Data lines.
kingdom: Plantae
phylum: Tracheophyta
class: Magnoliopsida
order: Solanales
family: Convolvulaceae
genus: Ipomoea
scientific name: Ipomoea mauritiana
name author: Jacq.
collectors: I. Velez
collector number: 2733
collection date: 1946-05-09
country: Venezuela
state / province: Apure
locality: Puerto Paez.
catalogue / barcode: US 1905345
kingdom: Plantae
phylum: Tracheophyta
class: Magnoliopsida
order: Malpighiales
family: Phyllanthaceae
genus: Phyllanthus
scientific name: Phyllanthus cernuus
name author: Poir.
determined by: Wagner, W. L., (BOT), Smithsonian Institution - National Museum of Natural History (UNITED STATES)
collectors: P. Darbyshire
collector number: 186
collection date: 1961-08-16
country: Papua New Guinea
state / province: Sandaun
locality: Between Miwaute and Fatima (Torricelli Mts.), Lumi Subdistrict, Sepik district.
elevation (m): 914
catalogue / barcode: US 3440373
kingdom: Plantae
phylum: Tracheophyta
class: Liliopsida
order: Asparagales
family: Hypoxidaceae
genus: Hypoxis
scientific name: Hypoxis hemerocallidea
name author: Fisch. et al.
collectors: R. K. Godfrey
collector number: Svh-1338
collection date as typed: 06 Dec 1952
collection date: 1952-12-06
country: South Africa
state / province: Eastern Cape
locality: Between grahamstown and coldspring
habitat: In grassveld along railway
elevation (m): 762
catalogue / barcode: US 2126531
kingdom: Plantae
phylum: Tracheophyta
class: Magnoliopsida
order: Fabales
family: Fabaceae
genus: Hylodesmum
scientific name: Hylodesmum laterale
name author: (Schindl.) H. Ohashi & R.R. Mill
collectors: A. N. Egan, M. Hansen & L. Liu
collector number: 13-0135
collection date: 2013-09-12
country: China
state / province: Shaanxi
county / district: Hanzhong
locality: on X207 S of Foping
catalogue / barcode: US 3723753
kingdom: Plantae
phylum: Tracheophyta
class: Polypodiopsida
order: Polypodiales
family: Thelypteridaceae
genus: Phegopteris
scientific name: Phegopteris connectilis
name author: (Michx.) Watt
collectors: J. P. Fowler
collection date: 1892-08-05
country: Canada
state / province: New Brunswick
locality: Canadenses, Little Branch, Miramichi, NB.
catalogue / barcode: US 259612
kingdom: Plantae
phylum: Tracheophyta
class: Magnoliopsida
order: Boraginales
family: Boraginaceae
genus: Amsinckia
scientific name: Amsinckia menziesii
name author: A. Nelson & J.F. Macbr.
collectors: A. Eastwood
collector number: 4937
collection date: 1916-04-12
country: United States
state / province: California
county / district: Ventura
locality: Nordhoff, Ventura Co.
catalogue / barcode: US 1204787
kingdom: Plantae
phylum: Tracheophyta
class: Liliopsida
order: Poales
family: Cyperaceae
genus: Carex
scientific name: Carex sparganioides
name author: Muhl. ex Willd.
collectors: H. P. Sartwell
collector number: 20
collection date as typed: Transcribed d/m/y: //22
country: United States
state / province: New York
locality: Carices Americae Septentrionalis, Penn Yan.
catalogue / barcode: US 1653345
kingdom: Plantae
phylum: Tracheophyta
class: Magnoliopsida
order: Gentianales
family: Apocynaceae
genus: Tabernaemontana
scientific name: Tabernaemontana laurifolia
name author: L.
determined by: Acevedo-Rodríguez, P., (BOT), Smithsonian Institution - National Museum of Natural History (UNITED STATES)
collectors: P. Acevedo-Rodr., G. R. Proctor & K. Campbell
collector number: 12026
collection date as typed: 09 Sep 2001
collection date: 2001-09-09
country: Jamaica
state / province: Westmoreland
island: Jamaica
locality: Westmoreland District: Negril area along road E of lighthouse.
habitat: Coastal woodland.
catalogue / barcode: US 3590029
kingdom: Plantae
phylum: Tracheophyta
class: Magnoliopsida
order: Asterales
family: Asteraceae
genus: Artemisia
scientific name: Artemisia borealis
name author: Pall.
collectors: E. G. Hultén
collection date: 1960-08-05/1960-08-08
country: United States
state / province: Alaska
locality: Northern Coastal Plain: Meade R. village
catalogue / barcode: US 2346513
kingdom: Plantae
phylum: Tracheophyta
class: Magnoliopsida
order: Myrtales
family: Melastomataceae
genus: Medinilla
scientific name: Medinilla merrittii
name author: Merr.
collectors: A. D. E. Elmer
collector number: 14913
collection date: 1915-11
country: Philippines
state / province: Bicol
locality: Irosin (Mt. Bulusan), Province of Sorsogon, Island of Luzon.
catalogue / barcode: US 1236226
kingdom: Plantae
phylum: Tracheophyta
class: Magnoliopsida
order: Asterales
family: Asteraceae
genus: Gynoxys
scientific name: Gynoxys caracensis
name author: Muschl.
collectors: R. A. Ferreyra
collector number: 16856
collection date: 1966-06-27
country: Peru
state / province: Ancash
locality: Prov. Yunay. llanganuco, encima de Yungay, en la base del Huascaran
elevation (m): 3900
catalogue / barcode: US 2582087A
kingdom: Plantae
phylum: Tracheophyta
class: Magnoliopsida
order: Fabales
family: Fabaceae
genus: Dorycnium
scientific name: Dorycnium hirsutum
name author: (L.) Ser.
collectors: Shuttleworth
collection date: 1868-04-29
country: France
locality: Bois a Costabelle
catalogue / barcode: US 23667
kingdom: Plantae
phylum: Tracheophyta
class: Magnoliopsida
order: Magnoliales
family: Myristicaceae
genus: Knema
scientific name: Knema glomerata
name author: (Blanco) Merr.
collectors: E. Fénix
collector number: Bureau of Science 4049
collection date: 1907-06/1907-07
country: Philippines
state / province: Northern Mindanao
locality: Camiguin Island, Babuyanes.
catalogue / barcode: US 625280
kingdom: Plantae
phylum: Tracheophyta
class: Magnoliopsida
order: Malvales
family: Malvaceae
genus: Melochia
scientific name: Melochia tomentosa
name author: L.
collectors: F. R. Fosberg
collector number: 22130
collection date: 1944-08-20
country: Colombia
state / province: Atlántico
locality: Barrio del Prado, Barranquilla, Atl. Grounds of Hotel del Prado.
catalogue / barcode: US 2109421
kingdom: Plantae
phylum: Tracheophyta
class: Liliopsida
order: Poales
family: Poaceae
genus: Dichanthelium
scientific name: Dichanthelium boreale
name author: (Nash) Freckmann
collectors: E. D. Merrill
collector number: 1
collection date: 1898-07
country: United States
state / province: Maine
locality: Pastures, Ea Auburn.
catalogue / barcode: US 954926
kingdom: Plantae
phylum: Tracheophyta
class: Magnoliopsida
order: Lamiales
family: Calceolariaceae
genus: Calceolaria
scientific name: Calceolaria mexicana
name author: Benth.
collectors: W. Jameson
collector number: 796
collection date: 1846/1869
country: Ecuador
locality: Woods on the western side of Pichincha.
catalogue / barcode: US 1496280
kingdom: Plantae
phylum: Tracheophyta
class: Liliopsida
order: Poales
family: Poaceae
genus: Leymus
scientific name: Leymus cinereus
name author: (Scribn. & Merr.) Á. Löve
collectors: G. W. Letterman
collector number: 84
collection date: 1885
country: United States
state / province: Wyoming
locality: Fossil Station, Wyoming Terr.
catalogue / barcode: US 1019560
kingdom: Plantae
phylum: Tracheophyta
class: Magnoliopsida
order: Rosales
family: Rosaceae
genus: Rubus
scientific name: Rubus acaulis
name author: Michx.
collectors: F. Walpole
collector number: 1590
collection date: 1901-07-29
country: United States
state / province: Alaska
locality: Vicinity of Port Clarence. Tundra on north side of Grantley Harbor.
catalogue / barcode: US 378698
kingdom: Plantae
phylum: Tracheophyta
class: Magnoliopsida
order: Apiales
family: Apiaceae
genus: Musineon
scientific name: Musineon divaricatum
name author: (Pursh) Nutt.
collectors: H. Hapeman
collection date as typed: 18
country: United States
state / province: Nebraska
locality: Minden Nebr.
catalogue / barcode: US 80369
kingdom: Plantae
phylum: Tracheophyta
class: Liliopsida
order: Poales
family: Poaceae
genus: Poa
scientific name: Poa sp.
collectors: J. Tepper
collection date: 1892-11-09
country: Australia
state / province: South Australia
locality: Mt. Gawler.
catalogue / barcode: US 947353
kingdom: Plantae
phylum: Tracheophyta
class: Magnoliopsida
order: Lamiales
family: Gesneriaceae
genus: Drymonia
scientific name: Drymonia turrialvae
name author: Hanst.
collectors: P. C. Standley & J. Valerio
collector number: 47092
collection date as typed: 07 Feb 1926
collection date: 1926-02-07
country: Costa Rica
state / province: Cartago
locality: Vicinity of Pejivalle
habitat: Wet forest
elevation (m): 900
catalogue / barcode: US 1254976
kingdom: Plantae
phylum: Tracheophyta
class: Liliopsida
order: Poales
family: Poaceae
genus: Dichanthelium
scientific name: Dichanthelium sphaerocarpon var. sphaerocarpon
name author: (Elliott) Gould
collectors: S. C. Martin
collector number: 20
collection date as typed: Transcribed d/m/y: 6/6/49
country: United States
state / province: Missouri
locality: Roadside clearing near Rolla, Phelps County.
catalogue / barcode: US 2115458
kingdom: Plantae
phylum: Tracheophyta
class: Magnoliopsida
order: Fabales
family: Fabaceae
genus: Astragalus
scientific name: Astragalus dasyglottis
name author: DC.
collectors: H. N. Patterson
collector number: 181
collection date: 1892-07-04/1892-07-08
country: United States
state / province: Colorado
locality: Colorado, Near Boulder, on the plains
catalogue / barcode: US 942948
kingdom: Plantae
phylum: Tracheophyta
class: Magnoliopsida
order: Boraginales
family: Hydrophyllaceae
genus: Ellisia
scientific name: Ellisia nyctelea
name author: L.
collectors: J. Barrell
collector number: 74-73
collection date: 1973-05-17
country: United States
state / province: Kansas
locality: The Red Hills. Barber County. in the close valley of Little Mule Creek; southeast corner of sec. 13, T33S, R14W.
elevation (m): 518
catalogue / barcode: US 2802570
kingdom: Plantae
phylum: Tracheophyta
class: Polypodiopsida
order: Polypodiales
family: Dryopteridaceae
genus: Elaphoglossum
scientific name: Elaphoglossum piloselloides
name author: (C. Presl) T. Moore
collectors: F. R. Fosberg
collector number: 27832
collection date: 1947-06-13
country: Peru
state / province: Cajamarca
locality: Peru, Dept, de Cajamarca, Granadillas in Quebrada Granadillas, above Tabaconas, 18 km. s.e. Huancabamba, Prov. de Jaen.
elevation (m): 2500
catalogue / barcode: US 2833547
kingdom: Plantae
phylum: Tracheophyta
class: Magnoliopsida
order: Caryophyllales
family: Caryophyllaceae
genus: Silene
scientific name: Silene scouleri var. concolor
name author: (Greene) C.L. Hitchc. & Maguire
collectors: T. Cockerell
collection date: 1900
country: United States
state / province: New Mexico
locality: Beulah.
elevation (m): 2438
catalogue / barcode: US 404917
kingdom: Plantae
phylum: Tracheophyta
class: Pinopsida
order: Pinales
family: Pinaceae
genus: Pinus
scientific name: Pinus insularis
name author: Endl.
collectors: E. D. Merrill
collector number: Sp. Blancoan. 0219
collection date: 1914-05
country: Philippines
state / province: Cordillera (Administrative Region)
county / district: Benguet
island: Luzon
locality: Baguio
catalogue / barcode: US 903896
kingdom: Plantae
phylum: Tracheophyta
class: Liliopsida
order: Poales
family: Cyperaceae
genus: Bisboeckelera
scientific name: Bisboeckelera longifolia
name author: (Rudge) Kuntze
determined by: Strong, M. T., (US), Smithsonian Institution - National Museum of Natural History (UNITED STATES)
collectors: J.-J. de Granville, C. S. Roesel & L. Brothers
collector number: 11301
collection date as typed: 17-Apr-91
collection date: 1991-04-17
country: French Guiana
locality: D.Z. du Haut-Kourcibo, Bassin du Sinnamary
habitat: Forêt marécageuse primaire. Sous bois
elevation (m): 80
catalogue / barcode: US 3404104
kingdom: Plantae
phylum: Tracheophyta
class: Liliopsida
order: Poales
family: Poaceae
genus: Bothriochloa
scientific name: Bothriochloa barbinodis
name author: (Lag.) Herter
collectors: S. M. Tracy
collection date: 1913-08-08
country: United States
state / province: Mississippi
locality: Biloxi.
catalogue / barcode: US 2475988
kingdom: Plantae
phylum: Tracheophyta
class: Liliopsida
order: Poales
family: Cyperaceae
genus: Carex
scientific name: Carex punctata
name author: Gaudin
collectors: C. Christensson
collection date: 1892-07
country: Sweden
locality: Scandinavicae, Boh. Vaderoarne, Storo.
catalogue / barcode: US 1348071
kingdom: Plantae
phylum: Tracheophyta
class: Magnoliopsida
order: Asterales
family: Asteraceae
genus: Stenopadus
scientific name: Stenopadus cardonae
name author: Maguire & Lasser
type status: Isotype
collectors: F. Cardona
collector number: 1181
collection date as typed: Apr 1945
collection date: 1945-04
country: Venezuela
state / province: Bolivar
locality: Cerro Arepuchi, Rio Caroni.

Requirements.
Copy the records above, from their first line through the line that holds "name author: Poir.", inclusive, reproducing every line without change.

Task answer.
kingdom: Plantae
phylum: Tracheophyta
class: Magnoliopsida
order: Solanales
family: Convolvulaceae
genus: Ipomoea
scientific name: Ipomoea mauritiana
name author: Jacq.
collectors: I. Velez
collector number: 2733
collection date: 1946-05-09
country: Venezuela
state / province: Apure
locality: Puerto Paez.
catalogue / barcode: US 1905345
kingdom: Plantae
phylum: Tracheophyta
class: Magnoliopsida
order: Malpighiales
family: Phyllanthaceae
genus: Phyllanthus
scientific name: Phyllanthus cernuus
name author: Poir.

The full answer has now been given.